Caught by the River

Caught by the Reaper: Chuck Berry and Jimmy Breslin

Tim Tooher | 21st March 2017

Tim Tooher pays tribute to two icons no longer of this realm:

Two of the great American writers of the twentieth century died at the weekend. Both men who helped to shape the mediums that made them famous. Chuck Berry helped to write the mythology of rock’n’roll and Jimmy Breslin shaped the new journalism of the nineteen sixties. They might seem like disparate figures, but, at heart, once you cast aside the labels ‘musician’ and ‘journalist’, they both did the same thing. They both told stories. They both understood the power and importance of stories, and both told other people’s stories rather than their own.

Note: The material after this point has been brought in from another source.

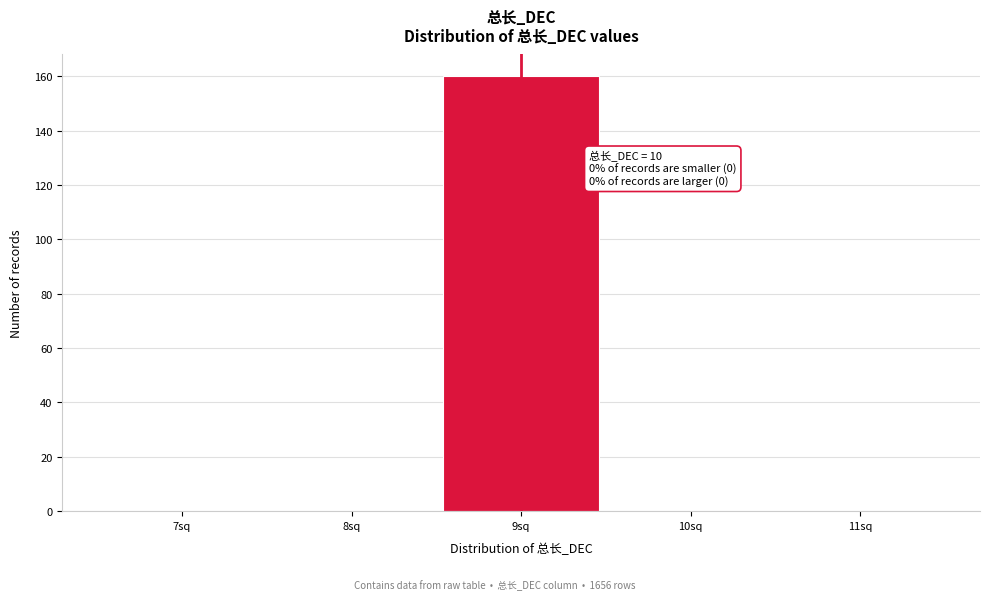

Reading right to left, list all the values displayed in this chart.

11sq=0	10sq=0	9sq=160	8sq=0	7sq=0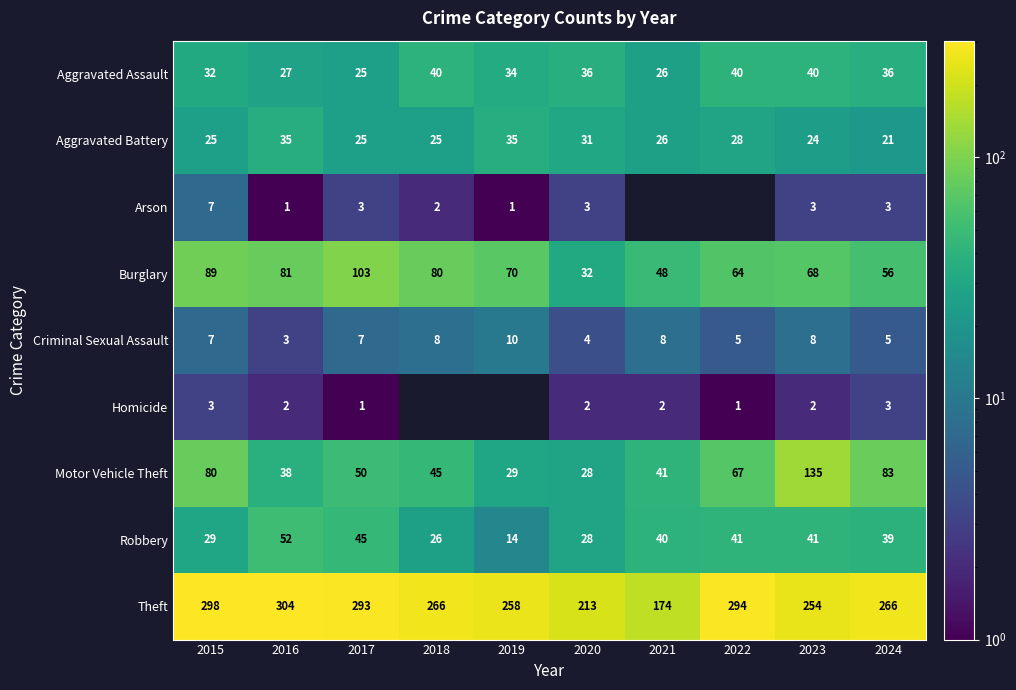

What is the total value across all series at 2015?

570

Chuck wrote about teenagers at a time when the world was still working out just what teenagers were. He helped to define what it was to be seventeen. His songs were both mirror and mould, reflecting the lives that kids had begun to live while at the same time showing them what was possible. Chuck tapped into the energy of the teenage experience and the teenage experience fed off the energy of his songs. His lyrics told the stories of teenage lives. Stories make the world we live in and Chuck’s stories, like his guitar playing, continue to ring out with the sound of the newfound freedom that teenagers felt in the mid-fifties. They are of their time but free from their time, because they still resonate today. In fact, the world we live in today wouldn’t be quite the same if Chuck hadn’t told those stories.

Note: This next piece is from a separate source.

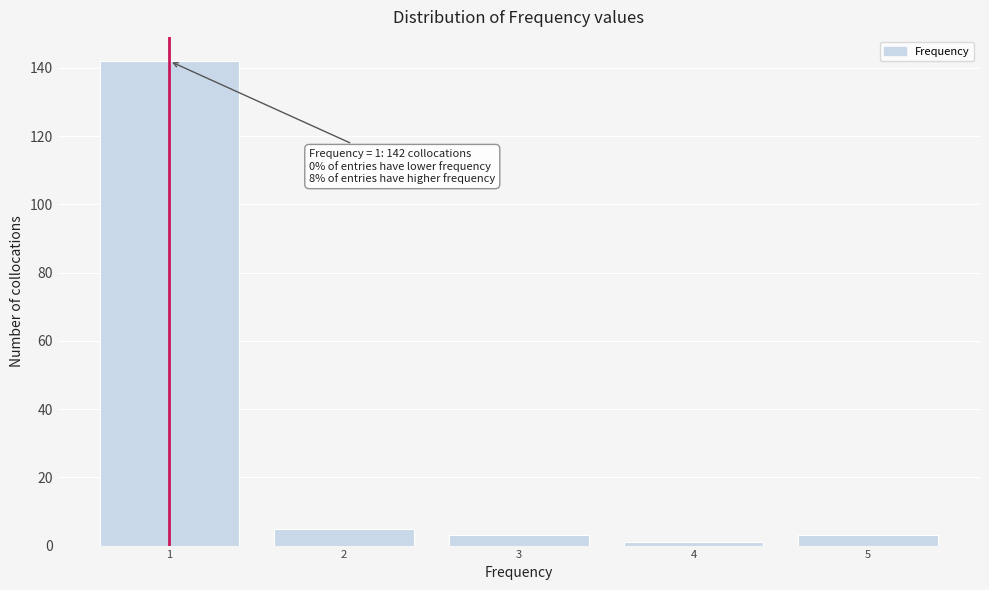

Over which range of the x-axis is the bar tallest?

0.5 to 1.5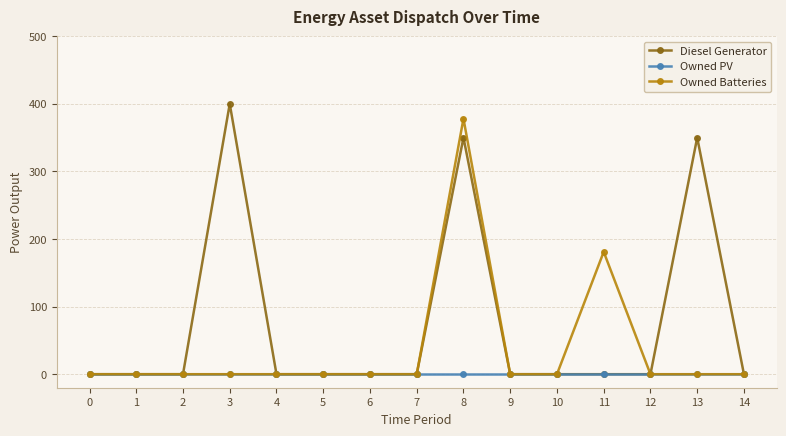

The Owned PV series shows 0 at 7. True or false?

True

Jimmy Breslin’s writing, as a reporter, columnist and novelist, was a mirror to the world too. He told the stories of life’s bystanders, its downtrodden. Of ordinary people, people like me and you. His writing was concise and punchy, and felt closer to fiction that it did to traditional reporting. Breslin knew that people’s stories mattered because those people mattered and if their stories were told, those people were harder to forget. When reporting the death of Kennedy, he told the story through the eyes of the emergency room surgeon that attended the assassinated president and the gravedigger who prepared his grave. He said that when he worked as a sports reporter, the first thing he did after a match was to go to the losing team’s dressing room, as that’s where the story was.

The power of stories is immense and they can be used for both good and bad. In the past year, we’ve seen storytelling used to secure Brexit and the election of Trump. The people behind those two events understood only too well the power of a story. Watch just about any advert on TV and you’ll see stories being used to sell you things, to make you feel that you need that which you don’t.

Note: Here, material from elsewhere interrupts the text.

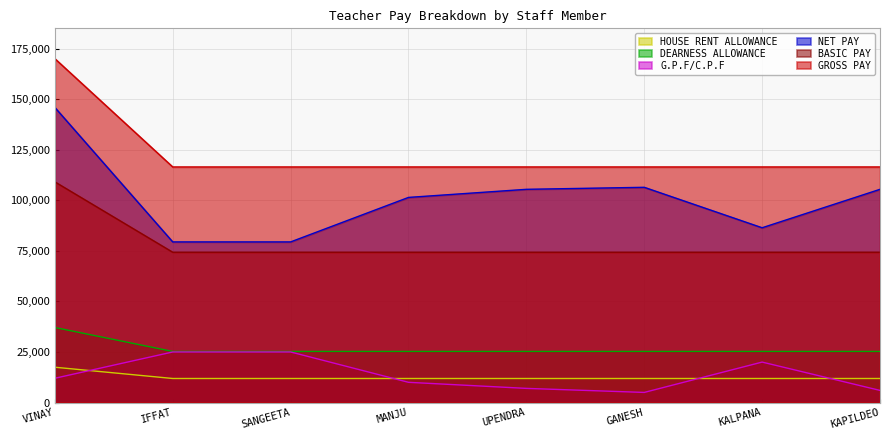

List the series in order of their peak value, lowest first.

HOUSE RENT ALLOWANCE, G.P.F/C.P.F, DEARNESS ALLOWANCE, BASIC PAY, NET PAY, GROSS PAY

Both Berry and Breslin, however, used storytelling in a better way. Breslin wrote with compassion and care for those around him, and with a simplicity and power that few have been able to match. And though, of course, Chuck wanted to sell records, his stories ring true and communicate a sense of joy and liberation that speaks to us all, to something good inside us. Compassion and joy. That’s what these two men brought to the world. And, boy, do we not need more of that right now?